The input »

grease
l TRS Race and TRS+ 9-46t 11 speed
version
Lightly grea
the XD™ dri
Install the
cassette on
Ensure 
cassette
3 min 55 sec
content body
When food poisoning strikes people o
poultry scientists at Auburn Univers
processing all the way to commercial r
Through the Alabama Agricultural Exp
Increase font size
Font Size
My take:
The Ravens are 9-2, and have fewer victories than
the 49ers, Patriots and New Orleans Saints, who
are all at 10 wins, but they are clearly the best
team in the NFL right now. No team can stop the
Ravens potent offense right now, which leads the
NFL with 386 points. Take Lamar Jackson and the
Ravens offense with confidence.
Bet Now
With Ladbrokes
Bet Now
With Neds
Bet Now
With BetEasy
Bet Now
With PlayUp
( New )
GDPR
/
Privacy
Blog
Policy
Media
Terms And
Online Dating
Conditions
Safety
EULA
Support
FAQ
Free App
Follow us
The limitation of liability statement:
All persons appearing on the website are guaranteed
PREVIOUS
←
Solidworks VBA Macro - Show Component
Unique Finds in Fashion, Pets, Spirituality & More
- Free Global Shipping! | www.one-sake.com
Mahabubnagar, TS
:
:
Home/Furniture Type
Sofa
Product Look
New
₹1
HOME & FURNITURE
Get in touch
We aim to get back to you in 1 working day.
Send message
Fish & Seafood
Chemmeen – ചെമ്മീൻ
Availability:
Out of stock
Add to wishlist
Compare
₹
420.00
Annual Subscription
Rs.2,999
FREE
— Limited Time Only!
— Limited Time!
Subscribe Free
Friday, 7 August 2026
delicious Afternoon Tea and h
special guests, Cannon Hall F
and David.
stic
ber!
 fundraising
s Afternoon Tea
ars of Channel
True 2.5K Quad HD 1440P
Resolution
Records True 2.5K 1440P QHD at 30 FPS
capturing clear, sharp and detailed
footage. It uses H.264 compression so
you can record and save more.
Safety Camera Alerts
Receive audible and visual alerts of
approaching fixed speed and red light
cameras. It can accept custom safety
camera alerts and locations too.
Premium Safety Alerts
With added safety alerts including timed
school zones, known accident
* * *
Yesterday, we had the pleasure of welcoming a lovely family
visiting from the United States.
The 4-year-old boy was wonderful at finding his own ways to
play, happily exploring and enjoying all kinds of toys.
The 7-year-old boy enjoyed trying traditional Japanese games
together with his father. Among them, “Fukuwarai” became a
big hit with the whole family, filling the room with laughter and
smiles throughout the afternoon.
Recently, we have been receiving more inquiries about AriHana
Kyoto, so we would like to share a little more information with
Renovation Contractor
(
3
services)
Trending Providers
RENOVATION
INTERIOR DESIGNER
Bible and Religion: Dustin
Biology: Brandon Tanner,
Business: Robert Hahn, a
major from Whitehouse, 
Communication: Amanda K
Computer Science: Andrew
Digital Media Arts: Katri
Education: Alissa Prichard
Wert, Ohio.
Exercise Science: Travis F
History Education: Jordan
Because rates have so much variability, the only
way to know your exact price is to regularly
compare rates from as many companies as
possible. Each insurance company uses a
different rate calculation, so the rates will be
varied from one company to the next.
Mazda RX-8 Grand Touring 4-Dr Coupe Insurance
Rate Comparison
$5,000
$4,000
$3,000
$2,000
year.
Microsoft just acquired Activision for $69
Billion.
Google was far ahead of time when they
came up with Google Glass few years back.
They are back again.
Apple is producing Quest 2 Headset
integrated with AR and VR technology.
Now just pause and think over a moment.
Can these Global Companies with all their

Directions »
Starting with the line with "Computer Science: Andrew" above and going on through the line with "Can these Global Companies with all their", transcribe every line exactly, both ends included, and add nothing.

Expected answer »
Computer Science: Andrew
Digital Media Arts: Katri
Education: Alissa Prichard
Wert, Ohio.
Exercise Science: Travis F
History Education: Jordan
Because rates have so much variability, the only
way to know your exact price is to regularly
compare rates from as many companies as
possible. Each insurance company uses a
different rate calculation, so the rates will be
varied from one company to the next.
Mazda RX-8 Grand Touring 4-Dr Coupe Insurance
Rate Comparison
$5,000
$4,000
$3,000
$2,000
year.
Microsoft just acquired Activision for $69
Billion.
Google was far ahead of time when they
came up with Google Glass few years back.
They are back again.
Apple is producing Quest 2 Headset
integrated with AR and VR technology.
Now just pause and think over a moment.
Can these Global Companies with all their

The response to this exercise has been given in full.